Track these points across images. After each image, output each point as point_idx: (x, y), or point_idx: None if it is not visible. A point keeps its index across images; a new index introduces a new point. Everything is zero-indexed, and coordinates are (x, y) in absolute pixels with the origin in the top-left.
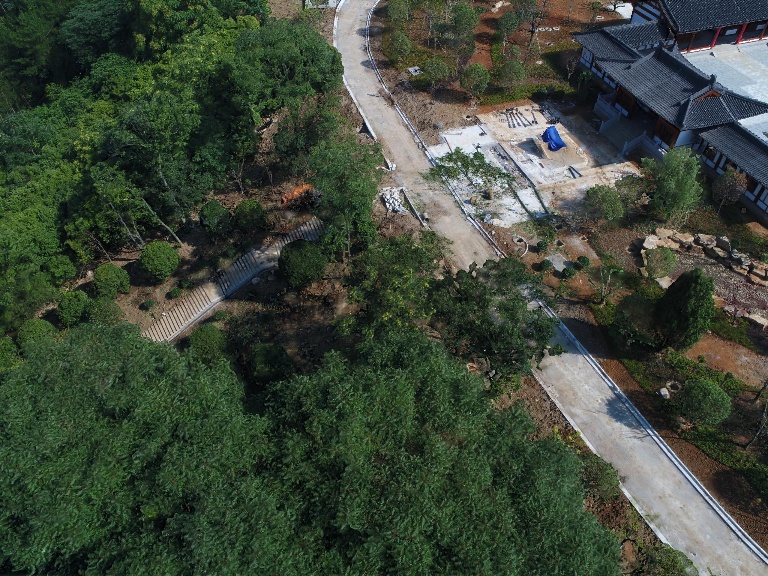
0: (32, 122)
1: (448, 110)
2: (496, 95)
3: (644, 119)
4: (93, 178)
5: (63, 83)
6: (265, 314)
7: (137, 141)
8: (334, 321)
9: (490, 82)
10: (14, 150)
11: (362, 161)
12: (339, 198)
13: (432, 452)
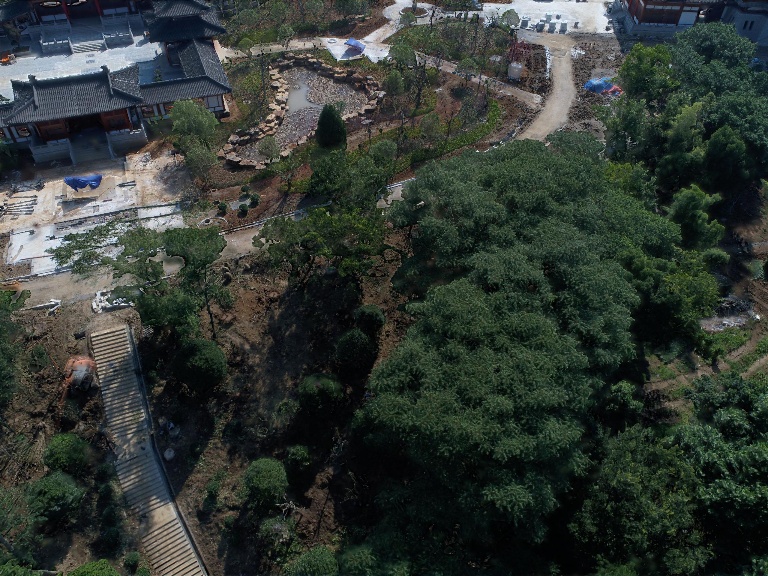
0: None
1: None
2: None
3: (77, 135)
4: None
5: None
6: (236, 424)
7: None
8: (343, 274)
9: None
10: None
11: None
12: None
13: (494, 172)
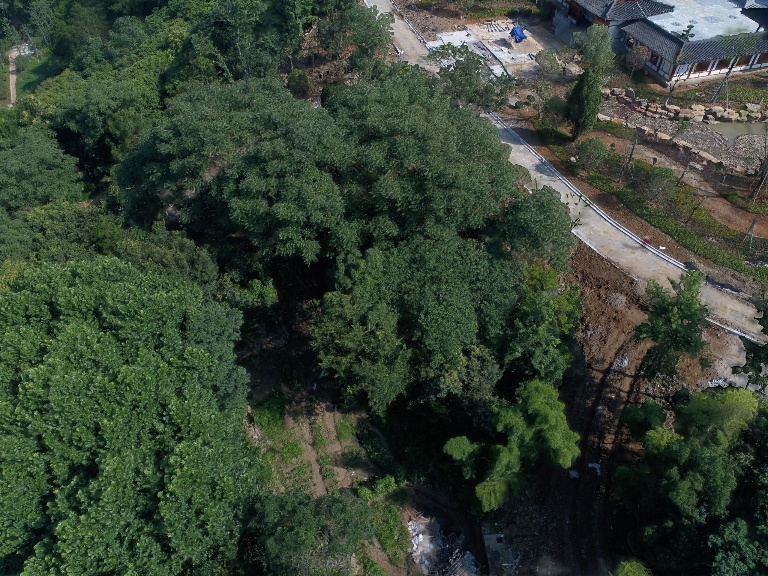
0: (134, 25)
1: (444, 21)
2: (480, 12)
3: (588, 26)
4: (193, 43)
5: (141, 18)
6: None
7: (225, 15)
8: None
9: (477, 5)
10: (119, 47)
11: (380, 20)
12: (365, 35)
13: None
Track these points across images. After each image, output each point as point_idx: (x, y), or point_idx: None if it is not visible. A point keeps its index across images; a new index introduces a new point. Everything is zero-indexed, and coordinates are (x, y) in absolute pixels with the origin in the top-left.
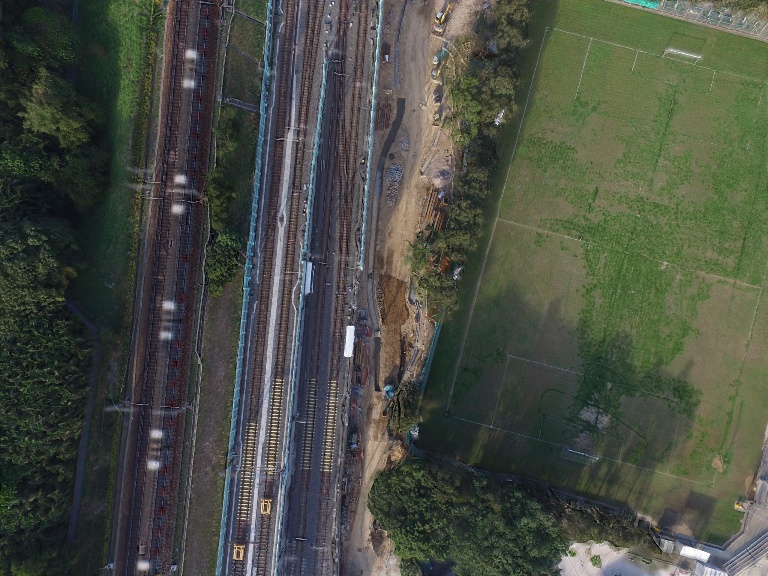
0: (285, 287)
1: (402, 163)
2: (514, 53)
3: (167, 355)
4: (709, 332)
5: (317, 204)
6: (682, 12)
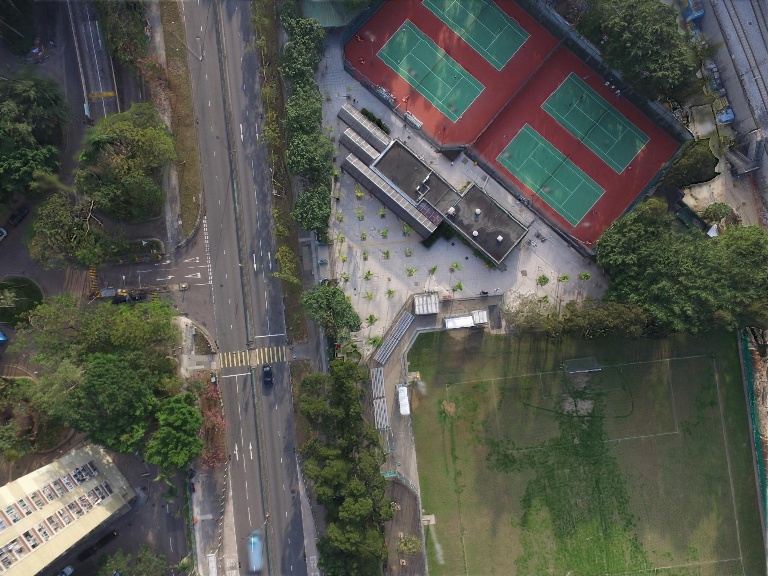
0: None
1: None
2: None
3: None
4: (503, 529)
5: None
6: None
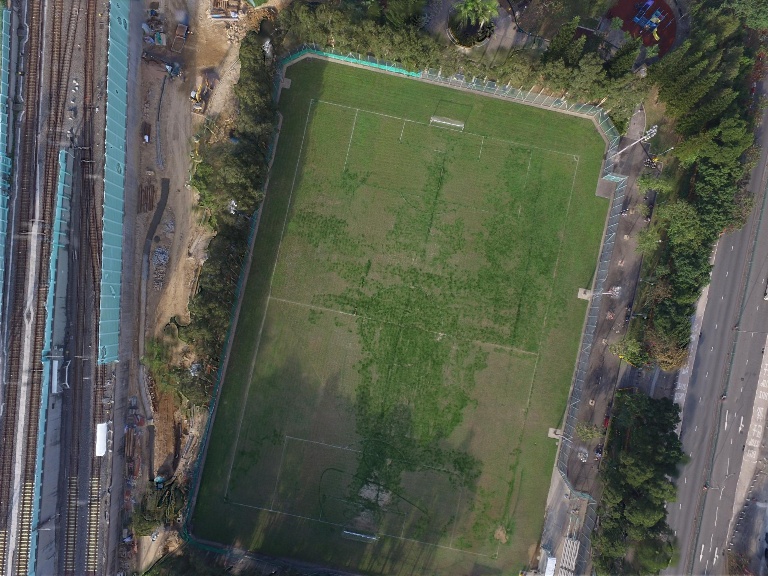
0: (34, 386)
1: (168, 245)
2: (252, 137)
3: None
4: (487, 402)
5: (70, 296)
6: (447, 79)
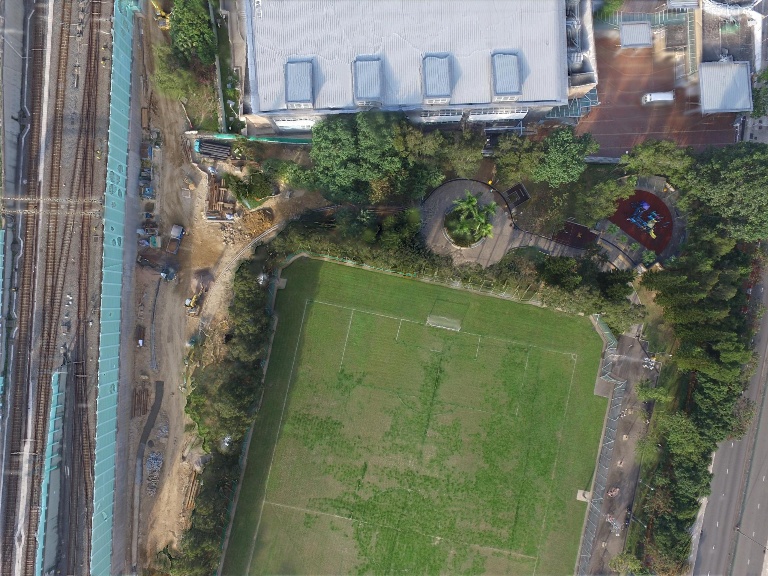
******
• _What to work on_
Rewrite every line of the data above as a numbered list, omitting blank lines and the lines that mark pictures.

• _Completed task_
1. Track these points across images. After each image, output each point as point_idx: (x, y), or point_idx: None if it is not visible. A point keeps its index across images; a new index introduces a new point. Everything is zero-indexed, and coordinates are (x, y) in absolute pixels with the origin in the top-left.
2. 0: (32, 122)
3. 1: (448, 110)
4. 2: (496, 95)
5. 3: (644, 119)
6. 4: (93, 178)
7. 5: (63, 83)
8. 6: (265, 314)
9. 7: (137, 141)
10. 8: (334, 321)
11. 9: (490, 82)
12. 10: (14, 150)
13. 11: (362, 161)
14. 12: (339, 198)
15. 13: (432, 452)
16. 0: None
17. 1: None
18. 2: None
19. 3: (77, 135)
20. 4: None
21. 5: None
22. 6: (236, 424)
23. 7: None
24. 8: (343, 274)
25. 9: None
26. 10: None
27. 11: None
28. 12: None
29. 13: (494, 172)
30. 0: (134, 25)
31. 1: (444, 21)
32. 2: (480, 12)
33. 3: (588, 26)
34. 4: (193, 43)
35. 5: (141, 18)
36. 6: None
37. 7: (225, 15)
38. 8: None
39. 9: (477, 5)
40. 10: (119, 47)
41. 11: (380, 20)
42. 12: (365, 35)
43. 13: None
44. Track these points across images. After each image, output each point as point_idx: (x, y), or point_idx: None if it is not visible. A point keeps its index across images; a new index introduces a new point. Everything is zero-indexed, and coordinates are (x, y) in absolute pixels with the origin in the top-left.
45. 0: (285, 287)
46. 1: (402, 163)
47. 2: (514, 53)
48. 3: (167, 355)
49. 4: (709, 332)
50. 5: (317, 204)
51. 6: (682, 12)
52. 0: None
53. 1: None
54. 2: None
55. 3: None
56. 4: (503, 529)
57. 5: None
58. 6: None
59. 0: (34, 386)
60. 1: (168, 245)
61. 2: (252, 137)
62. 3: None
63. 4: (487, 402)
64. 5: (70, 296)
65. 6: (447, 79)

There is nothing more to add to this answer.